Governments, institutions, individuals must do more to improve public health
Grief is difficult to deal with but everyone knows what it’s like: it begins as a harrowing feeling of numbness that pervades your body, and only much later will you start to grasp the magnitude of the loss. Everything changes. Losing someone close to you is a painful experience and it is, ultimately, utterly indescribable. Your life will never be the same again.
But the fact remains that you still have a life to live and others to care for, so while you hold on to the memory and the sense of loss, you keep reminding yourself that things must go on because there are others whose lives are inextricably linked to ours, and who must continue on life’s journey.
In this day and age where everyone wants to be successful and society accords recognition according to the level of that success, it’s easy to forget that health and a balanced life are paramount.
Simply put, death involves our bodies failing for whatever reason, and it comes to everyone. The point is, it shouldn’t come before it’s due.
The government, and indeed society as a whole, must allocate more resources toward creating awareness of the importance of healthy living.
We already spend billions annually on medical facilities, drugs and medical equipment, and the budget ( except for at least some hospitals) keeps increasing every year.
We could save a lot of that money and, more importantly, save more lives if more people were taught to value healthy living and if such a culture were to be deeply ingrained.
Television stations naturally have a lot of time for advertisements as they get paid for them, but they should devote a decent amount of airtime to health programs as part of their community and social responsibility.
Likewise, the Multimedia Commission, which is ever so vigilant for those who do “damage” on social media and radio, ought to revise its priorities and watch out for unscrupulous advertisements that pose health hazards, especially to children.
The commission should also set aside a sizable chunk of the levy it takes from telecommunications companies in order to promote good health, and if present regulations do not permit such use of the funds, then change the regulations.
The country needs a wake- up call on how many problems we will face if the current levels of Malaysian ill health are permitted to persist.

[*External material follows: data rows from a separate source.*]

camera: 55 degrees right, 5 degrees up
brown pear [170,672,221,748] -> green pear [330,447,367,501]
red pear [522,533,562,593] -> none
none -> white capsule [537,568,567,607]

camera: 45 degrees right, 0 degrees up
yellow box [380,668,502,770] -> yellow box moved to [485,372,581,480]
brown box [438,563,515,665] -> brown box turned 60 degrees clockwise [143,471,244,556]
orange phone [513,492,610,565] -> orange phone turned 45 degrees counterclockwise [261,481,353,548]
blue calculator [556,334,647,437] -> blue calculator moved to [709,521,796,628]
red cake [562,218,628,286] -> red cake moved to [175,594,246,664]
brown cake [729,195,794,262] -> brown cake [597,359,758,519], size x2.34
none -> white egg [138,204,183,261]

We eat and drink too much, we have so few public parks, and our beaches are not taken care of by the municipalities. We also do not give incentives to those who are not obese, which I think we should.
Even from an economic perspective, we will surely not be able to emulate the success of the Japanese and the South Koreans if we are less healthy than they are — and this is definitely the case.
To be sure, we have the benefit of a fair number of health activists and organizations: the National Cancer Society of Malaysia ( NCSM), for example, has done a lot of good work to help cancer patients.
However, it could do more to educate and remind the people about the importance of regular checks, especially CT scans for those aged above 50, and the fact remains that public education about the early detection of cancer isn’t widespread.
The NCSM has limitations, of course, but with so many well- connected personalities on its board it should be able to do more.
For example, its website and newsletters should be presented in Bahasa Malaysia as well, so that many who are not fluent in English could also benefit from the information.
Generally speaking, health education must go beyond city centers and shopping malls: large organizations such as the NCSM and the National Kidney Foundation should extend their services to the far corners of the country.
Ultimately, however, people must want to be healthy, because there is only so much that the government and voluntary and charitable organizations can do to help them.
Learning from Japan
Japan has the longest life expectancy in the world: Japanese women live up to 85 years on average and the world’s oldest person, Misao Okawa, died last month at the age of 117.
Many people have attributed Japanese longevity to genetics; others (such as myself) to their healthy diet of fish, vegetables and rice.
But there is also something the Japanese do that we don’t: they walk a lot.
They run to chase trains, and then from the subway they walk to their offices. They walk to visit their grandmothers and their inlaws.
There are plenty of studies that show the correlation between how long you sit down per day and how likely you are to die early, so much so that simply standing up more every day might possibly contribute to a longer life.
Let’s start eating more fresh produce from local providers and less preserved or processed food. Let’s walk more and get more exercise. Let’s simply just start taking better care of ourselves before it is too late.